Com apenas três anos, a filha do artesão londrinense Poka Marques foi diagnosticada com leishmaniose há 14 dias, depois de mais de três meses de consultas médicas. Em tratamento, ela precisa de mais seis doses de medicamento injetável para se curar.
Uma simples picada na testa da menina transformou-se em uma ferida de difícil cicatrização, conta. Ela foi levada ao pediatra que, ao constatar a presença de gânglios no pescoço, encaminhou-a a um infectologista. ''Ela fez ultrassom e até biópsia, sem resultados'', recordou o pai.
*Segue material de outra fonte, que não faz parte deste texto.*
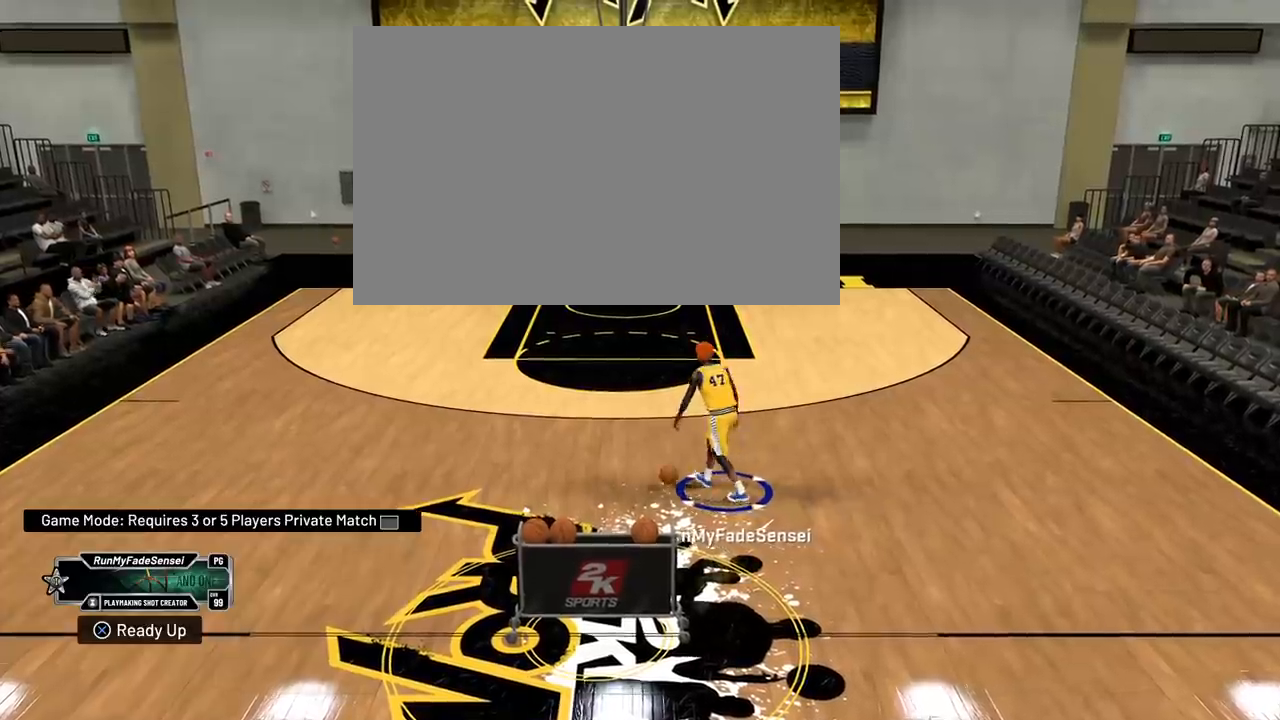
{"buttons": [], "left_stick": "up-left", "right_stick": "center", "events": []}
Depois de eliminada a hipótese de câncer, após consulta com um hematologista, a criança visitou um dermatologista que matou a charada: a ferida remetia à leishmaniose. ''Estávamos tratando a ferida com pomada, que descaracterizou a doença por um tempo.''
Há 14 dias ela toma injeções para tratar a doença e, segundo o pai, nunca mais apresentou os sintomas. ''Ela nem sabe o tamanho da encrenca.'' Marques aguarda agora a sorologia nos três cachorros da família para descobrir se os animais são hospedeiros.
''Moramos praticamente dentro do Arthur Thomas, onde há gambás, macacos, ratos do mato, que podem ser foco da doença. É um local de risco'', comentou o artesão.
Preocupada, a comunidade se reuniu nessa semana com representantes da Secretaria da Saúde para discutir os riscos da doença. Apesar de estar controlada no Paraná, a prevenção deve ser constante, afirmam os especialistas.
Transmissão
Doença provocada por protozoários transmitida ao homem pela picada de mosquitos flebotomíneos, também chamados mosquitos palha ou birigui, a leishmaniose também é conhecida como úlcera de Bauru.
A leishmaniose visceral é a forma mais severa da doença. É o segundo maior assassino parasitário no mundo, depois da malária: o parasita migra para os órgãos viscerais como fígado, baço e medula óssea e, se deixado sem tratamento, quase sempre resulta na morte do doente. Sintomas incluem febre, perda de peso, anemia e inchaço significativo do fígado e baço.
Já a leishmaniose tegumentar ou cutânea é a forma mais comum e o único tipo registrado no Paraná: uma infecção de pele causada por um parasita unicelular, transmitida pelas picadas da mosca de areia.
Pessoas e outros animais infectados são considerados reservatórios da doença, uma vez que o mosquito pode transmitir o protozoário a outros indivíduos por meio de picadas. Em região rural e de mata, roedores e raposas são os principais hospedeiros, enquanto nas cidades os cães têm esse papel.
De difícil diagnóstico, pois a ferida causada pela picada do mosquito pode ser confundida com outras enfermidades, até mesmo câncer, a leishmaniose é tratada com a aplicação de medicamento injetável, a base de sal de antimônio, que melhora a resistência do indivíduo, favorecendo a cicatrização da lesão, como explica o médico Alceu Bisetto Júnior, do setor de doenças transmitidas por vetores, da divisão de Saúde Ambiental da Secretaria Estadual de Saúde.
Segundo ele, a doença não mata, mas o medicamento também não elimina o protozoário, que pode viver anos no organismo sem se manifestar. ''Medicação é distribuída apenas pelo serviço público e deve ser administrada por 20 dias ininterruptos. Se necessário, são aplicadas mais 20 injeções até a cicatrização completa da ferida. É um tratamento lento e continuado.''
Prevenção é feita por redes ou repelentes de insetos e construção de moradias a distância superior a 500 metros da mata silvestre. ''Quando em área de mata, usar repelente e roupas apropriadas e nunca cortar mato ou pescar ao nascer e no pôr do sol, que é o horário em que o inseto está mais ativo'', recomenda Bisetto Júnior.